Wordslinger: Chapter Length … It Matters
I love to read short chapters, but I have only recently begun writing them. Like movies, I tend to string many scenes together and even switch POVs at my leisure. This may work in the movies but in a novel it can be confusing and, worse yet, annoying.
George Lucas and his film American Graffiti helped begin a movement in the film industry where multiple story lines were advanced at once and even intertwined. We as audience members have grown so accustomed to this fast pace that now even sit-coms have three different story arcs going at once. (I’m thinking of some of my favorite Seinfeld episodes).
When writing, I invite you to embrace the last bastion of intimate story telling; the chapter. A chapter can be as long as a novella and works for many authors, but it doesn’t have to be a series of separated scenes. Any single scene can be an island.
If you’re looking for a rule to follow, I submit that any change in POV or location should be strongly considered a good place to start a new chapter.
Worried about length? (And who isn’t)? Don’t be, I’ve read plenty of 400 word chapters and you know what it got me? A bigger sense of accomplishment.
However, in the interest of putting a figure on it, I’ll submit that a chapter that is 1 to 5 thousand words is a great target as well as a fairly consistent modern standard.
I try to keep web posts such as this one to about a thousand words because I know it’s long enough to be worth the time to explore any given topic, but not so long as to intimidate readers. Maybe it’s even because of my relationship with Bookish Temptations that my fiction has segmented into more bite sized morsels over that last two years. In that case, I say thank you, because it has the added bonus of making novels easier to edit.
It should be noted that my endorsement of short, poignant chapters in no way changes my sour views on a web fad known as “drabble” posts. I heartily maintain that purposefully dinky chapters (250 words or so), is seldom going to fully engage a reader no matter how much instant gratification it gives the writer.
Beginning with a thousand words is just a starting target and a great daily writing goal in addition. Keeping it under 5k allows the reader a chance to settle into your writing without subjecting them to a lengthy parade of characters and locations.
Side trips can be fun, but ultimately hurt your final product if they don’t directly serve the story. Just like in real life, too many side trips results in running out of gas before you get to your final destination.
I mostly write in a third person narrative and often dive down into the heads of many of my characters, but too much head hopping even confuses me later on. Separating these sections by making them their own chapters is greatly assisting my quest for clearly defined plot lines while giving me the freedom to even switch them around from time to time.
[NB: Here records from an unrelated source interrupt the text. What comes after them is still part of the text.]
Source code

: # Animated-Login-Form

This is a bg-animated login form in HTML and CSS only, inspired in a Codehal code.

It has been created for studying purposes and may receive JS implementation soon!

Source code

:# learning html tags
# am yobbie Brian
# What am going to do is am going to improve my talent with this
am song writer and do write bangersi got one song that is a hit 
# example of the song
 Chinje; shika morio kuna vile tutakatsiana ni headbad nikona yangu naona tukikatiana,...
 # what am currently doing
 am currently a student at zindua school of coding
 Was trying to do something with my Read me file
It takes guts, but chapters that have only one scene can be shuffled like drink coasters at the Elks Lodge. You never know what combinations can be unlocked by simply shuffling the order of events.
THIS IS SELDOM NECESSARY AND NOT A COMMON STEP IN THE EDITING PROCESS, But, it is eye-opening and has inspired both my wife and I. The changes we make usually stick.
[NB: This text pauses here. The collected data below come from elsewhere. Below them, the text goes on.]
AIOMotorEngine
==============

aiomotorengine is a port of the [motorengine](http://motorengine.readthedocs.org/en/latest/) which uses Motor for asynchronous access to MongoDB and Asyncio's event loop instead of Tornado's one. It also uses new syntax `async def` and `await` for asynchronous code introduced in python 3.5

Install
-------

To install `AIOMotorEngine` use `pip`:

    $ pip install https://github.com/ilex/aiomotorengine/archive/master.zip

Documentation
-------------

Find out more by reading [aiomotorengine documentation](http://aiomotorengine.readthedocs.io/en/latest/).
Don’t you like to come up for air every ten to fifteen minutes when you read? I sure do, and I can’t believe I’ve subjected readers to colossal 15 to 22 thousand word chapters in my fan fiction days. If I re-edited those books, the chapters would quadruple.
Most of the advice I offer is pretty well vetted and tested but I want to acknowledge that there are countless examples of amazing books with chapters longer than a Dakota freight train and I don’t knock it one bit; I only suggest that current styles and preferences are leaning toward screenplay sized scenes.
Fortunately, that trend lends itself to clear and considerate writing and I am a fan of both. As a person who suffers from being a little too wordy, this is the kind of thing that keeps me in check and makes my stories tight and focused. (Again, a big help in editing).
I still encourage writers to follow those rabbits down their respective holes and let characters off their leashes once in a while. I just think it helps more to keep changes in points of view separate for the sake of simplicity alone.